**DATA FOR THE TASK:**
•••••

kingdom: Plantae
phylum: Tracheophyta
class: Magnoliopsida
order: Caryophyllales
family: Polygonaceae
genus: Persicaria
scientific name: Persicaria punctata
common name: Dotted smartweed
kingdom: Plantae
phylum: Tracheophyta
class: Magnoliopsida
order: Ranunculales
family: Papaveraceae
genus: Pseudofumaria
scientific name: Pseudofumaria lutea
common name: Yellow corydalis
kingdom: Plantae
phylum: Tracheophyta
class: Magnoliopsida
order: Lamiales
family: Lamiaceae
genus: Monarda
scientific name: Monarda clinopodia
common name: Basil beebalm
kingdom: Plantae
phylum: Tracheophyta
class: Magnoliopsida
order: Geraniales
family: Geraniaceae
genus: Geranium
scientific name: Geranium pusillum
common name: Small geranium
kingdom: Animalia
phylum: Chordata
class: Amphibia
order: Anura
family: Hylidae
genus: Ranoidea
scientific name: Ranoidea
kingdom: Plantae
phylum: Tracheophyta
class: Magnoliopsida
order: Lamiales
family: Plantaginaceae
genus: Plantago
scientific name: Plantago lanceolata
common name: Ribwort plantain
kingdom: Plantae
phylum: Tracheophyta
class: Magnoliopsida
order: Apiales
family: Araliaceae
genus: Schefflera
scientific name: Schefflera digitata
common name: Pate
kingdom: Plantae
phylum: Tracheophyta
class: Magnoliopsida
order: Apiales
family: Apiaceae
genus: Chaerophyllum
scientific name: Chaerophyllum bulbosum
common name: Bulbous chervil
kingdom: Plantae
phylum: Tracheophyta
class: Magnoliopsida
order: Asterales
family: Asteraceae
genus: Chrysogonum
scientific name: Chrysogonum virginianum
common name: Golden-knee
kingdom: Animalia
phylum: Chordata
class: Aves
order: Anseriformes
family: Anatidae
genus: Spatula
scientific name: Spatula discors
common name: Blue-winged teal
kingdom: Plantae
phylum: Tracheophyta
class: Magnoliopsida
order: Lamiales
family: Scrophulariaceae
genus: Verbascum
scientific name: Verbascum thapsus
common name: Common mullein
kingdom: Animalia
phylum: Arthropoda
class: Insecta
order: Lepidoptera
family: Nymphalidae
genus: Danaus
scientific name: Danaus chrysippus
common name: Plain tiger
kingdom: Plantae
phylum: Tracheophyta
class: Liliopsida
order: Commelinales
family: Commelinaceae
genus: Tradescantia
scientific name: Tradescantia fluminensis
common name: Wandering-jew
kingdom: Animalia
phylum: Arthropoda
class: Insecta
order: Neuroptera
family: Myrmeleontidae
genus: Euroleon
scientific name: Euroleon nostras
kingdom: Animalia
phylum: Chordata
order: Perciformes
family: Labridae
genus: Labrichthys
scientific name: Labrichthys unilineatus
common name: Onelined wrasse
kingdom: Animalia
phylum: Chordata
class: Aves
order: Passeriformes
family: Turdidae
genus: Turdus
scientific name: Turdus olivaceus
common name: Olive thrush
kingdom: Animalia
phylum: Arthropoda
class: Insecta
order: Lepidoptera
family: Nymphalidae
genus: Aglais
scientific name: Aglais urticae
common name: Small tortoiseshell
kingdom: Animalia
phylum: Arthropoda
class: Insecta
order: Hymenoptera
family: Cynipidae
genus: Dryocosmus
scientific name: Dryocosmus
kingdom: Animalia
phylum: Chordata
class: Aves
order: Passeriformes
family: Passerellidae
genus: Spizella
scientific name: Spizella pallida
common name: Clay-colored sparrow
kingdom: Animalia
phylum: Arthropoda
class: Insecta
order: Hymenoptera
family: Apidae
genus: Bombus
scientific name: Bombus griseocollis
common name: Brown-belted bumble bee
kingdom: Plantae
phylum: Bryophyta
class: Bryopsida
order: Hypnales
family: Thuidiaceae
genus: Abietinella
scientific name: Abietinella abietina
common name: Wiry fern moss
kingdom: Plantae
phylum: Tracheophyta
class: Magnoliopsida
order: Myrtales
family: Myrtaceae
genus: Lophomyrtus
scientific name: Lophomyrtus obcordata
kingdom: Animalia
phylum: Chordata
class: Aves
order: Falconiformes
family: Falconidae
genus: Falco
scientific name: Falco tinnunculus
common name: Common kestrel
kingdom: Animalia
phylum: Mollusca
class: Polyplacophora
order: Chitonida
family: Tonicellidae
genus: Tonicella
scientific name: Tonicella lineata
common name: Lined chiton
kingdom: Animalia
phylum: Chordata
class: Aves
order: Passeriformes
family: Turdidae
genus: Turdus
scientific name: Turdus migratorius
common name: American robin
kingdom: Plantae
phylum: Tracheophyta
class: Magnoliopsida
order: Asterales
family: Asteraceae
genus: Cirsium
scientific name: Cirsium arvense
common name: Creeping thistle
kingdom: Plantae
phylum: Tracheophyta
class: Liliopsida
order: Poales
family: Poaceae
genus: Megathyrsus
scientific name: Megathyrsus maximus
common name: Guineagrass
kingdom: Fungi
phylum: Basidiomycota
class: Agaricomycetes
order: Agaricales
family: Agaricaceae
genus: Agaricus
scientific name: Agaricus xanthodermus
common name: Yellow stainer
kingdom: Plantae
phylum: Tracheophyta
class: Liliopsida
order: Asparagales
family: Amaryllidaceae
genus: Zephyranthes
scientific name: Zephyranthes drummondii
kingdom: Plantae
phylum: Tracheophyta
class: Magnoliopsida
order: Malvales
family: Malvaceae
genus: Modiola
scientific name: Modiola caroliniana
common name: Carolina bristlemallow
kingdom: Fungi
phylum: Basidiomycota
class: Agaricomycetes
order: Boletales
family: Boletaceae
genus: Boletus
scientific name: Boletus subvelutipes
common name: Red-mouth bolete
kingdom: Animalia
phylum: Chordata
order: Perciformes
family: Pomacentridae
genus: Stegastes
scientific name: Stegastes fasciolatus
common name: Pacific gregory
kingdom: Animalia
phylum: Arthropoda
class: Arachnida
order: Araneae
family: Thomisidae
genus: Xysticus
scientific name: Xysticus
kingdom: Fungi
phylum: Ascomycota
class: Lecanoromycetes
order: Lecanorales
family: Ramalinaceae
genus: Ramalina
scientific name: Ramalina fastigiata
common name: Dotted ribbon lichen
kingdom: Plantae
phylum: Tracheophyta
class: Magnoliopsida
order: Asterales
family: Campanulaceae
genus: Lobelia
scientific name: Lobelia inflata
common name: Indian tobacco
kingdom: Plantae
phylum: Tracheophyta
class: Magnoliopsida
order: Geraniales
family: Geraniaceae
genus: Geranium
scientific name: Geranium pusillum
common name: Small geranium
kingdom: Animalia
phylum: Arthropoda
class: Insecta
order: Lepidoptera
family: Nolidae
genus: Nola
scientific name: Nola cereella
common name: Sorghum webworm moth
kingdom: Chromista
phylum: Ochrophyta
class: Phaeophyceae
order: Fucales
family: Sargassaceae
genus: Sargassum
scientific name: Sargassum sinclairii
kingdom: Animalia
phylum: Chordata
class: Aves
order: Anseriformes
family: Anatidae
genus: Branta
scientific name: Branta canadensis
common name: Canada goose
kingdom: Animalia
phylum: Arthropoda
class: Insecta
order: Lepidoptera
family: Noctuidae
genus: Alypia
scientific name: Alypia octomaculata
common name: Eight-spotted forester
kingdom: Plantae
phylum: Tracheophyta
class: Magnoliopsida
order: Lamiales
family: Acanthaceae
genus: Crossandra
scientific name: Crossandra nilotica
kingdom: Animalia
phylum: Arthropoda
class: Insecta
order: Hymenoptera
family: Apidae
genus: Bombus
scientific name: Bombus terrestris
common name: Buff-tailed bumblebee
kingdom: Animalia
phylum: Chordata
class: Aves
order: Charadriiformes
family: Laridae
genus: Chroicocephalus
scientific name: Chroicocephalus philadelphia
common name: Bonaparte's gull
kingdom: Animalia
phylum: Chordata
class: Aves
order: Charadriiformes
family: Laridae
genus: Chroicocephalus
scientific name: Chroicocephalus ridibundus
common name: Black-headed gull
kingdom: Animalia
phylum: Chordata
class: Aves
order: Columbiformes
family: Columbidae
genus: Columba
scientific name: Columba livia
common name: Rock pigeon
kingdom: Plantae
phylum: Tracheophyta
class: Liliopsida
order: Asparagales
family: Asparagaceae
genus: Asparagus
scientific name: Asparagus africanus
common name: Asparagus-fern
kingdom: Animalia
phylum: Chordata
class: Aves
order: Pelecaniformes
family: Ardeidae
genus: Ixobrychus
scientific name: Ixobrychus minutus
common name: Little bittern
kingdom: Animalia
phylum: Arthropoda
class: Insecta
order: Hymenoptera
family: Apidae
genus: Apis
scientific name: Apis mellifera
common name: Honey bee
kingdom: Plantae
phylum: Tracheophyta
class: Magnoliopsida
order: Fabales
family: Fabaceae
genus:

•••••

**YOUR TASK:** Copy out the lines above, word for word, from the one that contains "scientific name: Turdus migratorius" through the one that contains "genus: Agaricus", including both of those lines.

**RESPONSE:**
scientific name: Turdus migratorius
common name: American robin
kingdom: Plantae
phylum: Tracheophyta
class: Magnoliopsida
order: Asterales
family: Asteraceae
genus: Cirsium
scientific name: Cirsium arvense
common name: Creeping thistle
kingdom: Plantae
phylum: Tracheophyta
class: Liliopsida
order: Poales
family: Poaceae
genus: Megathyrsus
scientific name: Megathyrsus maximus
common name: Guineagrass
kingdom: Fungi
phylum: Basidiomycota
class: Agaricomycetes
order: Agaricales
family: Agaricaceae
genus: Agaricus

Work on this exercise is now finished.